Concetti Chiave

  • La novellazione del Codice di procedura civile, introdotta dalla legge 353 del 1990, si propone di ridurre i tempi lunghi del processo civile e garantire una tutela giuridica efficace.
  • Dopo il 1995, sono state implementate diverse riforme, tra cui il D.LGS. 5/2003 per le controversie societarie e il D.LGS. 40/2006 per l'arbitrato, per migliorare l'efficienza del sistema giudiziario.
  • La legge 69/2009 ha abolito il processo societario, riconoscendo il suo insuccesso e cercando di semplificare la gestione delle controversie in materia.
  • Le fonti del diritto processuale civile comprendono le disposizioni del libro VI del Codice civile e le normative europee, che prevalgono su quelle nazionali.
  • La conformità alle regole dell'Unione Europea è fondamentale, poiché il diritto europeo ha un valore sovraordinato rispetto alle leggi nazionali.

Che cos'è la novellazione del codice di procedura?

Una delle novellazioni più importanti del Codice di procedura civile fu quella approvata mediante la legge 353 del 1990, entrata in vigore nel 1995. La legge era pensata proprio per porre rimedio, nei limiti del possibile, ai tempi eccessivamente lunghi del processo civile, che in alcuni casi rischiavano persino di vanificare gli effetti della tutela giuridica.

Riforme successive al 1995

Esito: la riforma non fu soddisfacente, per questo da allora ne furono approvate molte altre:

- D.LGS. 5/2003 → introdusse un apposito rito per le controversie in materia societaria;

- D.LGS. 40/2006 → riformò il procedimento dell’arbitrato e quello dinanzi alla Cassazione;

- l. 69/2009 → abolì il processo societario poiché si era rivelato un insuccesso;

- l. 183/2010 → ha innovato la materia della conciliazione e dell’arbitrato in ambito lavoristico;

- dal 2011 al 2018 → diverse leggi hanno innovato vari aspetti del processo civile.

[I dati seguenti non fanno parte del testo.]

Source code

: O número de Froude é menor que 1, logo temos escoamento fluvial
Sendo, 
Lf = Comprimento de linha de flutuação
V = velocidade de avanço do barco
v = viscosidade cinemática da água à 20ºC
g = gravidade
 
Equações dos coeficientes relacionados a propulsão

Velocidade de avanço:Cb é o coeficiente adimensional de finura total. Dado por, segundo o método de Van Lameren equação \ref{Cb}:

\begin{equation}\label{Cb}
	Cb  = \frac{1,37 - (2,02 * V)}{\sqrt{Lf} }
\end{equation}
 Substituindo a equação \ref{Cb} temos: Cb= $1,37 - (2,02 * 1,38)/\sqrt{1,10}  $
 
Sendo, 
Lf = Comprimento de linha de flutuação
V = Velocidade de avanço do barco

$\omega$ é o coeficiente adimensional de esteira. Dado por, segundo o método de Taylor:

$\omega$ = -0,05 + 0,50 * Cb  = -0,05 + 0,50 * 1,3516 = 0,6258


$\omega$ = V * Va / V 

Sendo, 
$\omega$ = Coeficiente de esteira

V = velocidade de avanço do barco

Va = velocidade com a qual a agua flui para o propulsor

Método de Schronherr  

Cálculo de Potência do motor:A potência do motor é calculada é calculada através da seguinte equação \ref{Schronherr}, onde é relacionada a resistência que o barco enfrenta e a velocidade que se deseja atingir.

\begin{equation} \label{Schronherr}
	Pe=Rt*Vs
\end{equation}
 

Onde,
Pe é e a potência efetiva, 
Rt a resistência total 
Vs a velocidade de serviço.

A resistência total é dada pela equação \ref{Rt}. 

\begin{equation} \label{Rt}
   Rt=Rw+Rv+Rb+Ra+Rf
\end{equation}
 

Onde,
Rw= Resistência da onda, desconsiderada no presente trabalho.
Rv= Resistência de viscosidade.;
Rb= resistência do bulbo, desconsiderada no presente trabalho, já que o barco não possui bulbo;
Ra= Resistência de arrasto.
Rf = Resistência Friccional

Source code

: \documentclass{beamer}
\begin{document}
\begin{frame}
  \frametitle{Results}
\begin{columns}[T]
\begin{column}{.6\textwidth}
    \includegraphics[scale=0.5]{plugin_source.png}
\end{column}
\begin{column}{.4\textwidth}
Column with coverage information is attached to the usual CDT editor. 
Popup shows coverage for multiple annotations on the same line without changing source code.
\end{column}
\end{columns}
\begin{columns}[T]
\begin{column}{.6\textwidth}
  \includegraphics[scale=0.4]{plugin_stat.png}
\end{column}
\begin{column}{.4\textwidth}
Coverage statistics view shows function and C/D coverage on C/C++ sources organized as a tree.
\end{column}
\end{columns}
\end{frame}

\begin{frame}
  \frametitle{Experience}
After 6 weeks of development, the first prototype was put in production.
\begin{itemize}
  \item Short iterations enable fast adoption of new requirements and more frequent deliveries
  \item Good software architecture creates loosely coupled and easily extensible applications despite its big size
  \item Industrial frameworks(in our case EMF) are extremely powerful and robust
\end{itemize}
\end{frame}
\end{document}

Fonti del diritto processuale civile

Fra le fonti del diritto processuale civile sono annoverate anche le disposizioni contenute nel libro VI del Codice civile, dedicato alla tutela dei diritti. VI rientra poi la legge, che secondo l’art. 111 della Costituzione deve regolare il giusto processo.

Acquisiscono grande rilevanza anche le fonti di matrice comunitaria: il diritto europeo è sovraordinato rispetto a quello nazionale, dunque le regole interne devono essere conformi a quelle dell’UE.

Domande da interrogazione

  1. Qual è stata l'importanza della novellazione del codice di procedura civile del 1990?
  2. La novellazione del 1990, entrata in vigore nel 1995, è stata fondamentale per affrontare i tempi eccessivamente lunghi del processo civile, cercando di garantire una tutela giuridica efficace (testo).

  3. Quali riforme significative sono state introdotte dopo il 1995?
  4. Dopo il 1995, sono state approvate diverse riforme, tra cui il D.LGS. 5/2003 per le controversie societarie e la l. 69/2009 che abolì il processo societario, evidenziando l'insoddisfazione per le riforme precedenti (testo).

  5. Quali sono le fonti principali del diritto processuale civile?
  6. Le fonti del diritto processuale civile includono le disposizioni del libro VI del Codice civile e le normative europee, che devono essere conformi al diritto nazionale, secondo l'art. 111 della Costituzione (testo).